Ella frunció el entrecejo.

—Es difícil.

¿Un papá abandonado y posesivo?

—¿Piensa seguir aquí todo el año?

—No, pero no se lo diga a Beth, porque se preocupará; me parece que podré convencer a papá para que me deje hacer un curso intensivo de secretariado. Así podría encontrar un trabajo decente. Para conseguir empleo no te basta con haber aprobado el ingreso en una universidad. Nadie quiere saber nada de ti.

—Parece buena idea. ¿Dónde lo haría?

—En Londres.

—Ah.

Imaginó a Justine, con sus mejillas de lechera, tecleando en un despacho de Kensington y pensando que por fin había empezado para ella la verdadera vida. No obstante, él era el menos indicado para criticar a alguien por pensar que la verdadera vida se hallaba en otro sitio: él, que había estado dominado por esta ilusión desde que empezara a trabajar.

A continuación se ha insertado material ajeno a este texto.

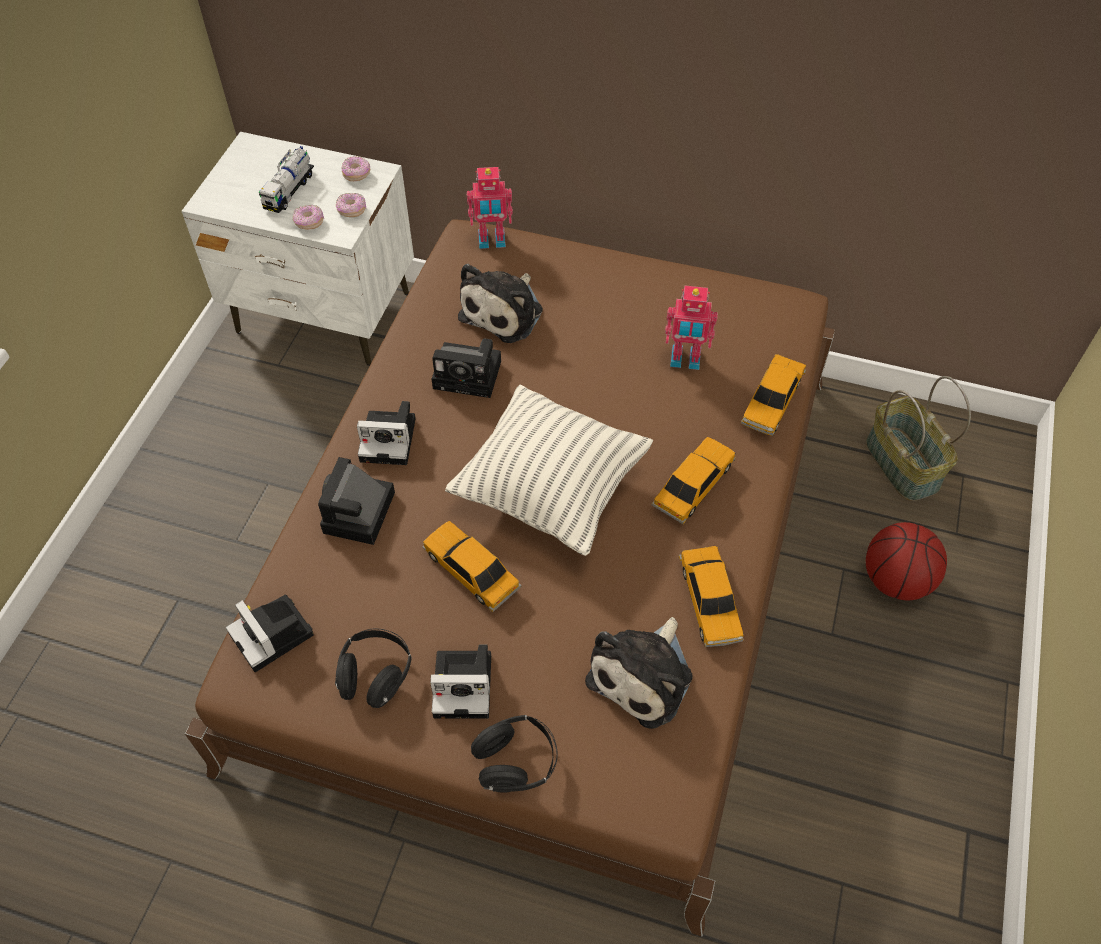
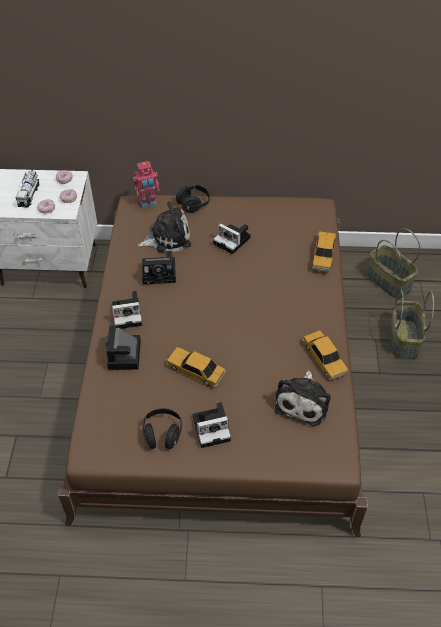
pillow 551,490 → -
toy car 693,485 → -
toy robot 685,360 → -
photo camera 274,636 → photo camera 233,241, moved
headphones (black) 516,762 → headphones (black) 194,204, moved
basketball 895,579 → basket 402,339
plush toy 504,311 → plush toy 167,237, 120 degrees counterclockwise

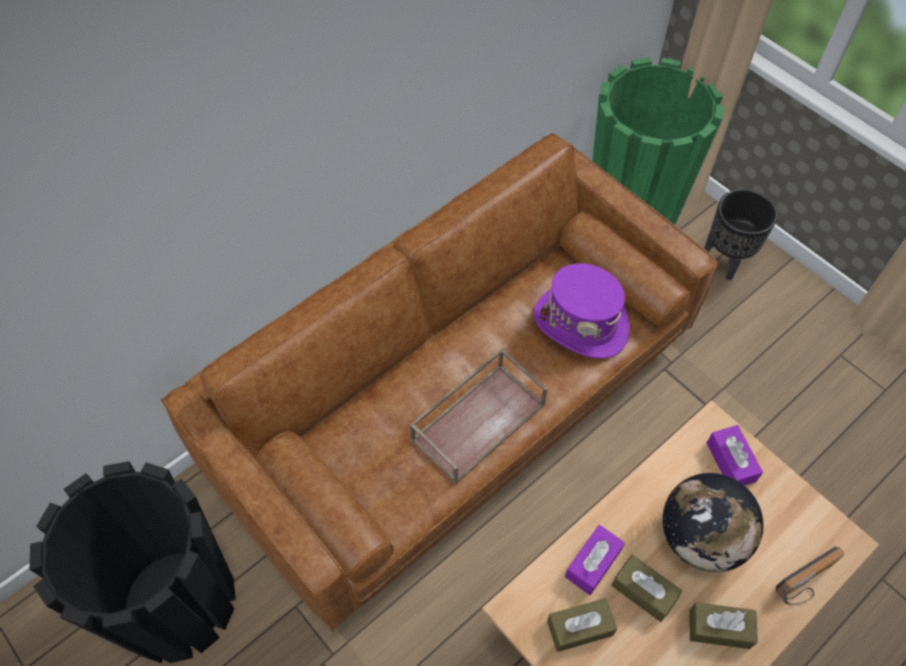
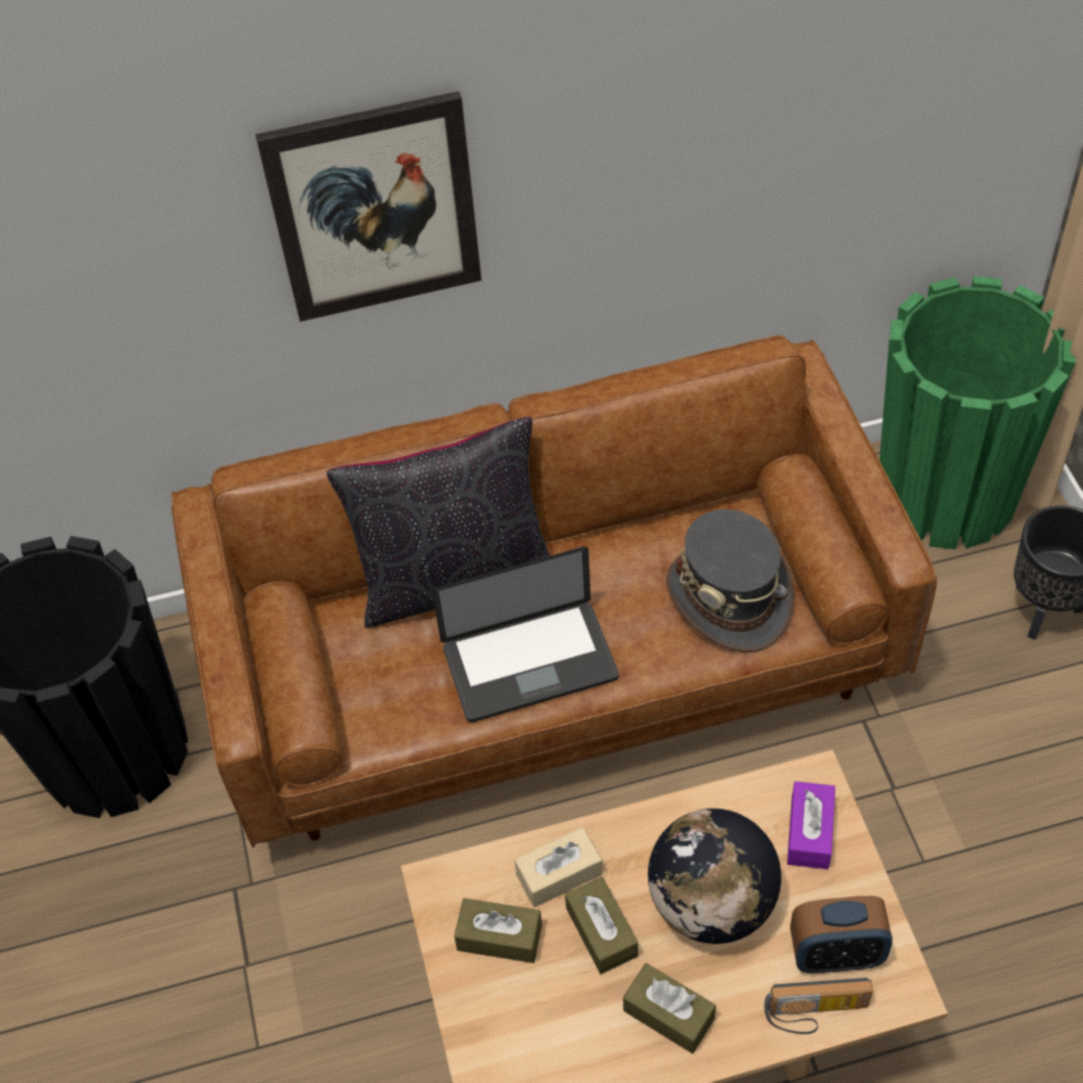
- → picture 374,208
- → pillow (black) 455,577
- → alarm clock 836,954
tray (brown) 478,420 → laptop 530,663
hat (purple) 581,323 → hat (grey) 729,597
tissue box (purple) 593,563 → tissue box (beige) 559,874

—¿Qué es esto? —preguntó Adam levantando un cráneo que tenía dos dientes largos y anaranjados.

—Un ratón —dijo Stephen.

—¿Cómo sabes que no es una musaraña?

No lo sabía.

—Tienes un montón de libros. ¿Por qué no lo buscas?

Stephen se levantó para marcharse. Ella lo acompañó hasta la puerta. Ahora le parecía más bonita que la otra noche. La encontraba atractiva, sí, pero en su actual estado de frustración cualquier mujer joven le hubiera parecido atractiva, y su calificación de «joven» era cada día más generosa. De todos modos, ésta lo era en exceso, y la tenía demasiado cerca. Si las cosas se torcían —¿y no habían de torcerse, si él tenía veinte años más?— sería muy incómodo. Y no podrían evitar seguir viéndose.

Estos pensamientos indicaban que Stephen creía tener una posibilidad, cuando ella, probablemente, veía en él a un personaje aún más decrépito que su padre. O, en el mejor de los casos, a un tío amable y bondadoso que la ayudaba a entretener a Adam.

No era una idea agradable.

Stephen bajó por el sendero haciendo crujir el hielo. Al llegar a la verja, levantó la mano en señal de saludo. Ya empezaba a echar de menos la luz y el calor que dejaba atrás y a sentir su falta como un abandono pueril pero real.